Ich
weiß gar nicht mehr, was ich neulich eigentlich genau im Internet gesucht
habe; irgendwann kam ich jedenfalls auf eine Preisvergleichs-Seite und bei
den Werbelinks las ich etwas von "2112" und "Operation: Mindcrime". Aaah,
nicht schlecht! Also flugs dem Link gefolgt, und so landete ich auf der Bandhomepage
von TORMAN MAXT, die ihr neues Album als eine Mischung aus eben diesen beiden
Über-Scheiben anpreisen. Und um dem Ganzen die Krone aufzusetzen, stellt
die Band dieses Album inclusive Artwork und Texten auch noch gratis zum Download
bereit! Neugierig geworden lud ich mir das Komplettpaket herunter, und nach
ein paar Hördurchläufen und einem erneuten Besuch der Bandhomepage
war klar: Wieder einmal ein Fall fürs Zine with no Name.
Aber der Reihe nach: Bei TORMAN MAXT handelt es sich um ein allem Anschein
nach bibelfestes Brüdertrio aus Fort Myers, Florida, namentlich Tony,
Dominic und Vincent Massaro, das sich dem Progressive Rock mit deutlichen
Siebziger-Anleihen verschrieben und bereits drei Alben eingespielt hat: Just
talking about the Universe so far, The Foolishness of God und eben das
aktuelle 2007er Werk The Problem of Pain: Part 1. Für 2008 ist
bereits The Problem of Pain: Part 2 angekündigt, und irgendwie
macht all dies (Thematik, Design und Präsentation) einen ziemlich ambitionierten
und zugleich professionellen Eindruck. Denn bei The Problem of Pain
handelt es sich um eine recht ausgeklügelte Geschichte, ein Konzept,
dem das alttestamentarische Buch Hiob zu Grunde liegt, welches insbesondere
für einen der zentralen Mythen des Christentums Pate stand, nämlich,
daß Gottes Wege unergründlich seien. Grob gesagt geht es in diesem
Bibelabschnitt um die reichlich bizarre Abmachung zwischen Gott und Satan,
den gottesfürchtigen Hiob so lange und so heftig auf die Probe zu stellen,
bis sich erkennen läßt, ob dessen vorbildliches Leben aus seinem
Glauben an Gott entspringt oder lediglich ein Produkt seines Wohlstandes oder
Wohlbefindens ist. Also stürzt Satan Hiob in ein gigantisches Chaos,
und als dieser schließlich seine - nicht ganz unberechtigten - Zweifel
und Fragen bezüglich der Gerechtigkeit seines Schöpfers äußert,
erscheint ihm Gott und erteilt ihm eine verbale Demonstration seiner Allmacht.

--- Datensatz ---
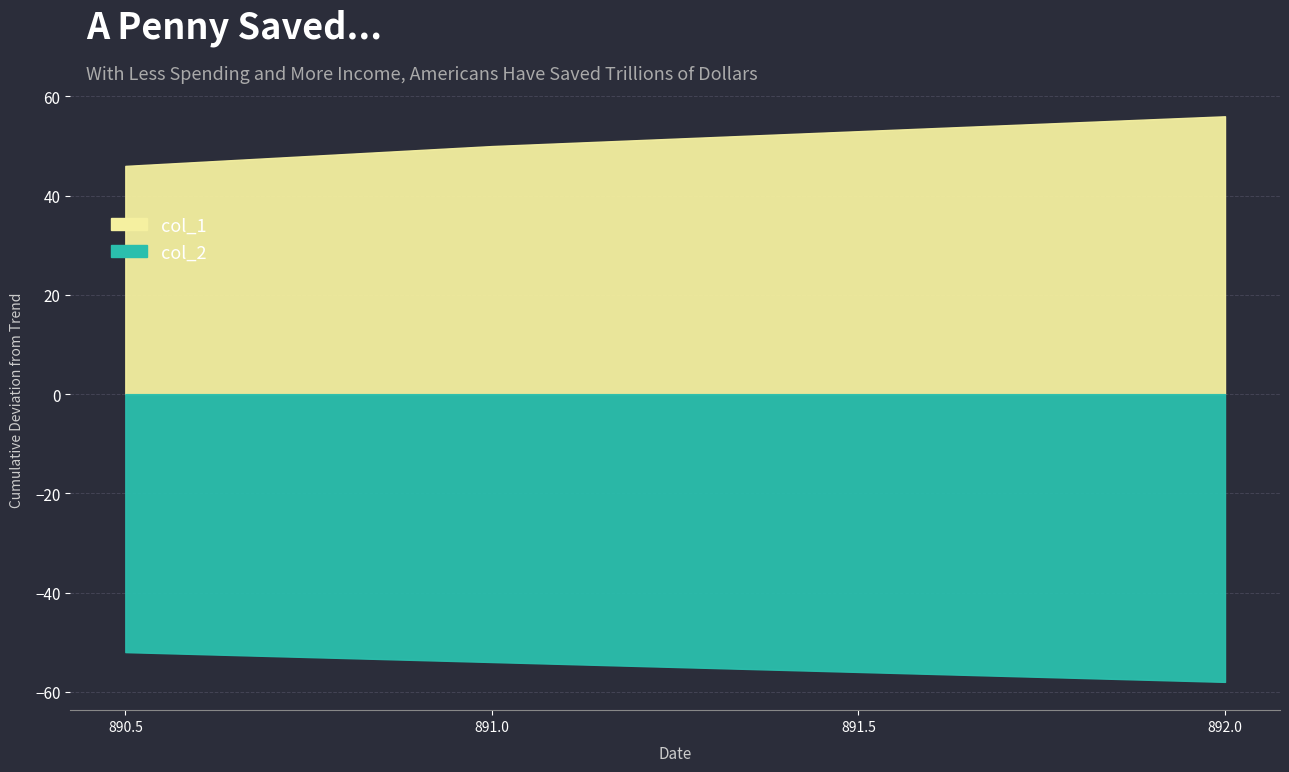

Which series has the largest total across all categories?

col_2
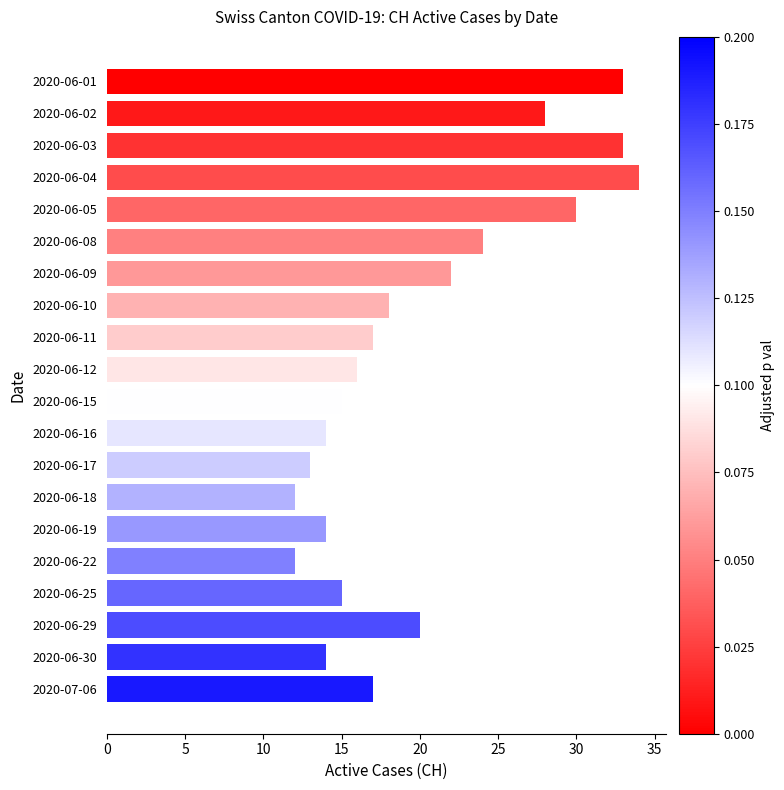

Which label corresponds to the largest value in the chart?

2020-06-04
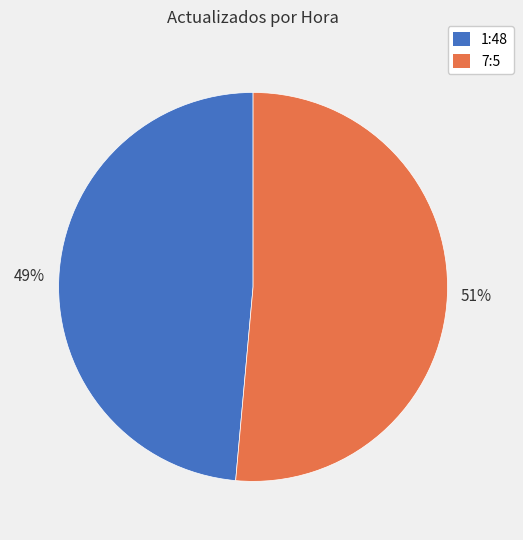

True or false: 7:5 accounts for 51% of the total.

True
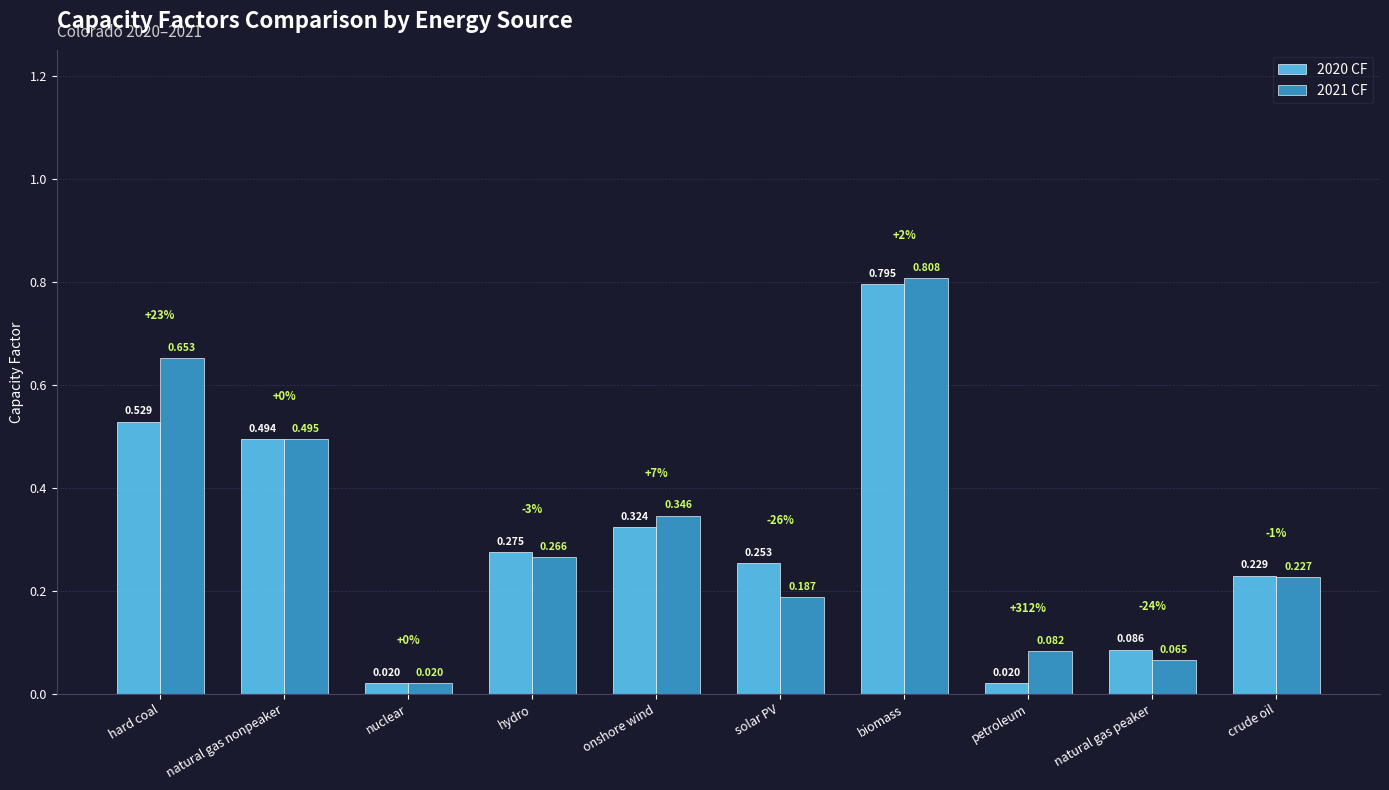

At which category does the chart reach its peak across all series?

biomass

--- Aufgaben ---
**A.** Welches biblische Buch liegt laut dem Textauszug über TORMAN MAXT dem Konzept von The Problem of Pain zugrunde?
**B.** Knüpfe an den Textauszug über TORMAN MAXT an und schreibe ihn nach seinem letzten Satz weiter.

--- Nummerierte Lösungen ---
**A.** Das alttestamentarische Buch Hiob.

**B.**
Hiob wird geläutert und für sein Leid fürstlich entschädigt...
(was aber wohl eher darauf zurückzuführen ist, daß zu Zeiten
der Entstehung dieses Buches der Bibel eine mögliche Wiederauferstehung
noch gar nicht Bestandteil der vorchristlichen Glaubenslehre war und ein Ausgleich
folglich noch zu Hiobs Lebzeiten wiederhergestellt werden mußte)
Die Frage nach dem Sinn des Leidens kann das Buch Hiob allerdings auch
nicht unbedingt schlüssig beantworten, und es bleibt abzuwarten, wie
TORMAN MAXT dies im zweiten Teil des Konzeptes umsetzen wollen (Teil 1 befaßt
sich lediglich mit Hiobs Leidensweg). Dann scheint die Band nämlich zu
beabsichtigen, vom biblischen Vorbild abzuweichen und sich den Erklärungsansätzen
von C.S.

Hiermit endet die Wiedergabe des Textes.